Sobre as manifestações bolsonaristas em Brasília, e em outras partes do país, assim o bispo comentou: “Devemos entender que todos têm direito de manifestar, inclusive aqueles que pensam diferente de nós. O que não podemos aceitar é que seja uma manifestação contrária a um valor cidadão mais importante que é o da democracia.”

A passeata segue pelo bairro Nova Vista, vendo-se ao fundo o cordão que está para ser descaracterizado
Esgoto a céu aberto

Ainda sobre as ameaças das barragens discursou o ativista Alan Piter, do Comitê Popular dos Atingidos pela Mineração em Itabira e na Região, já com a passeata no bairro Nova Vista:

“As pessoas que aqui vivem estão há décadas vendo os diques e os cordões de contenção (de rejeitos) se aproximarem cada vez mais de suas casas. A mineradora fez com que o esgoto fosse empurrado para debaixo das ruas, levando a população a conviver com o mau-cheiro e as pragas”, disse ele, relacionando algumas das muitas mazelas que há décadas são sofridas por moradores desses bairros.

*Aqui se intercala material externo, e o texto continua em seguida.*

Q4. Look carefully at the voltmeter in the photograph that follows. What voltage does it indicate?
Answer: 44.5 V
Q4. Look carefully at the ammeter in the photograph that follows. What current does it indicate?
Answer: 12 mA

Manifestantes passam ao lado de córrego com esgoto a céu aberto: mais de 30 anos de mau-cheiro e animais peçonhentos atormentando moradores

“Eles (os moradores) agora convivem com o terror das sirenes e com a ameaça de remoção.” O Comitê Popular tem cobrado insistentemente a imediata contratação da assessoria técnica independente, conforme está previsto na Lei Estadual nº 23.291/2019, conhecida como Mar de Lama Nunca Mais.

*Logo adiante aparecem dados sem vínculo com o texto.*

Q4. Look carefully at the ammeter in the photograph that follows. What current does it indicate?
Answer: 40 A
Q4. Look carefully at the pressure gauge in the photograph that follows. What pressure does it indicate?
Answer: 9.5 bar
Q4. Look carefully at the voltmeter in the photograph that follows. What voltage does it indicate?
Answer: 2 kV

A assessoria independente é considerada imprescindível para prestar consultoria aos moradores ameaçados de remoção para construção de um grande muro em área ocupada por parte desses bairros e que a Vale diz ser preventivo e necessário para a descaracterização de estruturas alteadas a montante na barragem do Pontal.

Rota de fuga
No meio da passeata, manifestantes encontram a rota de fuga

Ainda no bairro Nova Vista, na fronteira com a barragem do Pontal e ao lado do córrego com esgoto escorrendo a céu aberto, um artista que, a seu pedido, não teve o seu nome e nem o seu rosto revelados, apresentou um rap com versos que sintetizaram o sentimento geral predominante na manifestação em relação a ameaça que paira sobre os moradores.

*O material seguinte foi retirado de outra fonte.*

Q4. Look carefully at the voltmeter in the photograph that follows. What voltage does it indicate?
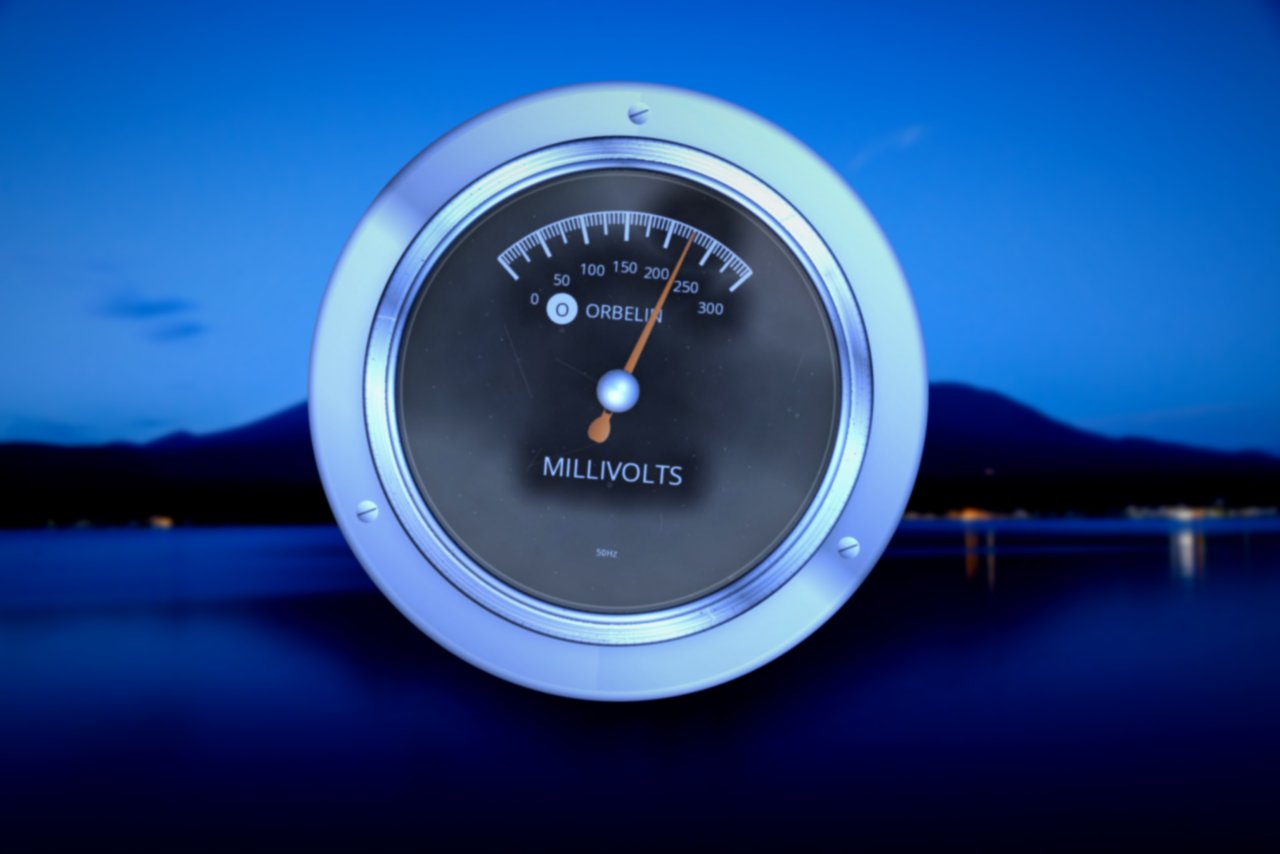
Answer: 225 mV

“A vida nada vale, o que vale é o cifrão. O rio que era doce ficou amargo, mudou a coloração… O marketing diz que preserva o futuro. Amadurecer é aprender, ficando atento na fatura.”

“Será que temos uma multinacional imatura? Não foi acidente, foi crime premeditado… Agem como irresponsáveis que nada assumem, todo mundo é ignorante quando o dinheiro fala mais. Para quê manutenção se um dia a obra acaba?”

“Os funcionários são substituíveis, os entes queridos, não. Mais de mil casas prometidas e nenhuma está completa, não… Fora, Bolsonaro”, repetiu o rapper anônimo a palavra de ordem que os manifestantes gritaram ao longo da passeata nesse Grito dos Excluídos, no dia 7 de setembro de 2021, no bairro Nova Vista, Itabira, Minas Gerais.

Enquanto isso, manifestantes bolsonaristas repetiam no ato público em Brasília: “Destituição já de todos os ministros do STF”. E mais: “Zé Trovão nos representa”, referindo-se ao caminhoneiro foragido da Justiça justamente por atacar as instituições democráticas.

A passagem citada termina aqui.